Vasquez et John Davis ne purent quitter la grotte. Le froid fut même assez vif, et ils durent faire du feu pour se réchauffer. Le petit foyer fut allumé au fond de l’étroit couloir. Le littoral étant désert, l’obscurité profonde, ils n’avaient rien à redouter.
La nuit fut horrible. La mer venait battre le pied de la falaise. C’était à croire qu’un mascaret, ou plutôt un raz de marée se précipitait sur la côte est de l’île. Assurément, une houle effrayante devait pénétrer au fond de la baie, et Kongre aurait fort à faire pour maintenir le Carcante à son mouillage.
« Puisse-t-il être mis en pièces, répétait John Davis, et ses débris dériver au large avec la marée prochaine ! »
Quant à la coque du Century, il n’en resterait plus le lendemain que les débris coincés entre les roches ou épars sur la grève.
La tourmente avait-elle atteint son maximum d’intensité ? C’est ce que Vasquez et son compagnon eurent hâte d’observer dès l’aube.
Il n’en était rien. Impossible d’imaginer un pareil trouble des éléments. Les eaux du ciel se confondaient avec celles de la mer. Et il en fut de même pendant toute la journée et pendant la nuit suivante. Durant ces quarante-huit heures, aucun navire ne parut en vue de l’île, et l’on comprend qu’ils voulussent s’écarter à tout prix de ces dangereuses terres de la Magellanie battues directement par la tempête. Ce n’est ni dans le détroit de Magellan ni dans le détroit de Lemaire qu’ils eussent trouvé refuge contre les assauts d’un tel ouragan. Le salut pour eux c’était la fuite, et il leur fallait devant l’étrave la libre étendue des mers.
Ainsi que le prévoyaient John Davis et Vasquez, la coque du Century était entièrement détruite, et d’innombrables débris couvraient la grève jusqu’à la base de la falaise.
Heureusement, la question de nourriture ne devait pas préoccuper Vasquez et son compagnon. Avec les conserves qui provenaient du Century, ils auraient pu s’alimenter pendant un mois et plus. D’ici là, peut-être dans une douzaine de jours, le Santa-Fé serait arrivé en vue de l’île. Les gros temps auraient pris fin alors, et l’aviso ne craindrait pas de venir reconnaître le cap San Juan.
C’est du navire, si passionnément attendu, que tous deux causaient le plus souvent.
« Que la tempête dure pour empêcher la goélette de sortir, et qu’elle cesse pour permettre au Santa-Fé de venir, voilà ce qu’il faudrait, s’écriait naïvement Vasquez.
– Ah ! répondait John Davis, si nous disposions des vents et de la mer, ce serait chose faite.
– Malheureusement, cela n’appartient qu’à Dieu.
– Il ne voudra pas que ces misérables échappent au châtiment de leurs crimes », affirmait John Davis, s’appropriant les termes mêmes employés par Vasquez quelque temps auparavant.

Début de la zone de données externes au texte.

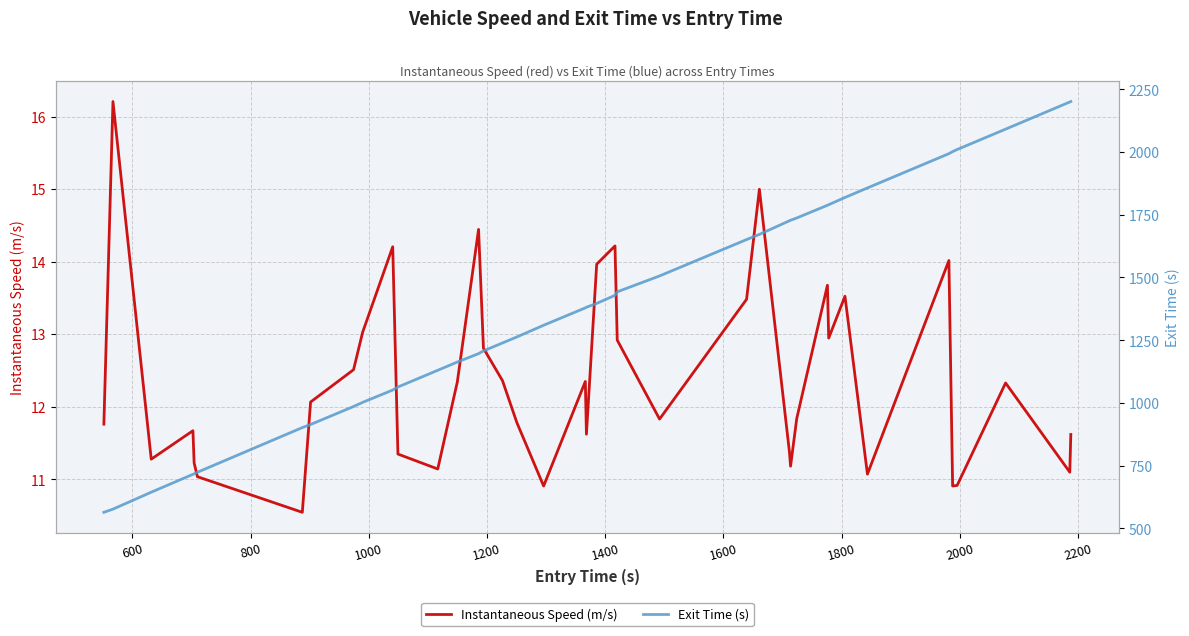

Rank the series by their average value, from lowest to highest.

Instantaneous Speed (m/s), Exit Time (s)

Tous deux ayant le même sujet de haine et la même soif de vengeance, ils étaient unis dans la même pensée.
Le 21 et le 22, la situation ne se modifia pas, sensiblement du moins. Peut-être le vent indiquait-il une certaine tendance à remonter au nord-est. Mais, après une heure d’hésitation, il retomba, et ramena sur l’île tout le cortège de ces épouvantables rafales.
Il va sans dire que ni Kongre ni aucun des siens n’avaient reparu. Ils étaient occupés, sans doute, à préserver la goélette de toute avarie dans cette crique que les marées grossies par l’ouragan devaient remplir à pleins bords.

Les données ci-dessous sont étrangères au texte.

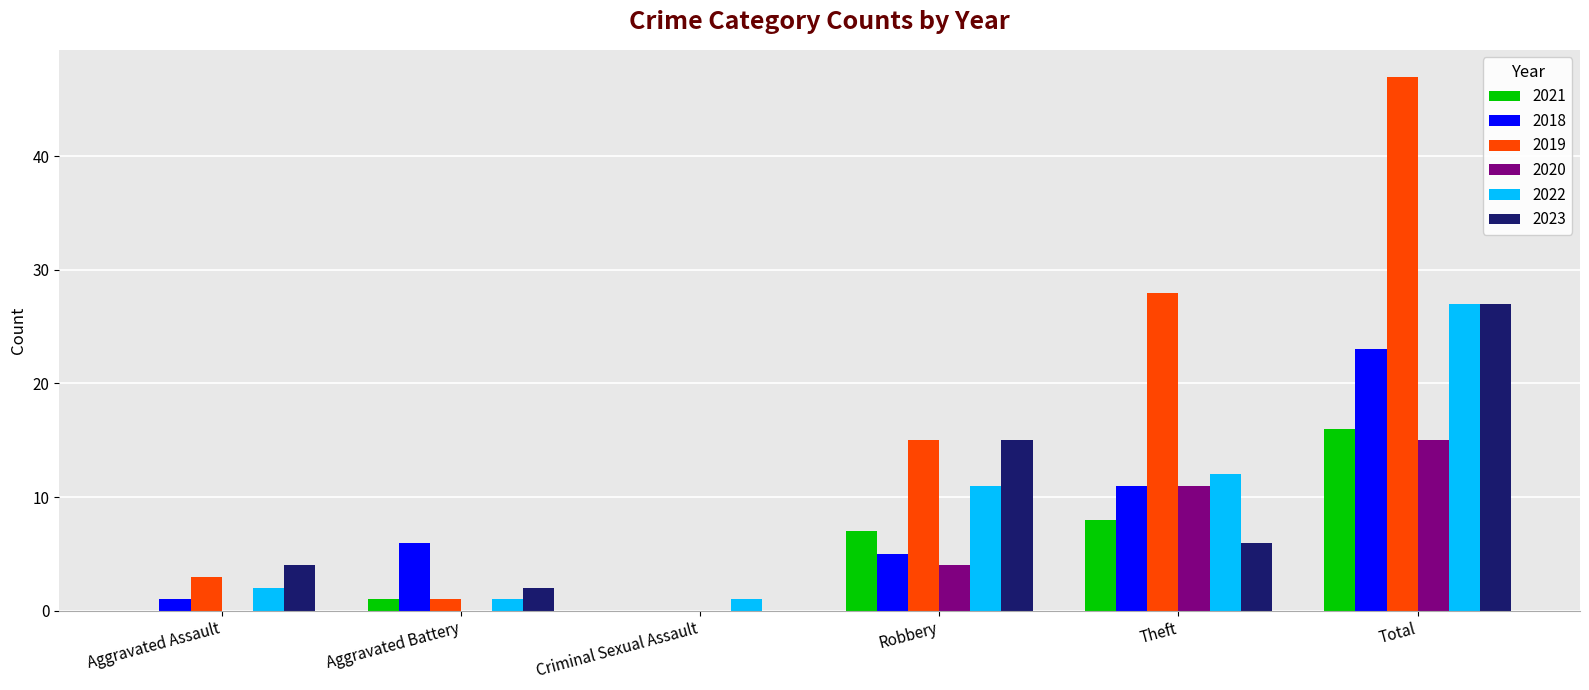

The 2018 series shows 1 at Aggravated Assault. True or false?

True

Le 23, dans la matinée, les conditions atmosphériques s’améliorèrent un peu. Après quelque indécision, le vent parut se fixer au nord-nord-est. Des éclaircies, rares d’abord, puis plus vastes, dégagèrent l’horizon du sud. La pluie cessa, et, si le vent soufflait toujours avec violence, le ciel s’éclaircissait par degrés. La mer, il est vrai, restait démontée, et les lames déferlaient rageusement sur le littoral. Aussi l’entrée de la baie ne redevenait-elle point praticable, et, bien certainement, la goélette ne pourrait se mettre en route ni ce jour-là ni le lendemain.
Kongre et Carcante profiteraient-ils de cette légère accalmie pour revenir au cap San Juan, afin d’observer l’état de la mer ?
C’était possible, c’était probable même, et les mesures de prudence ne furent pas négligées.
De grand matin, cependant, leur arrivée n’était point à craindre.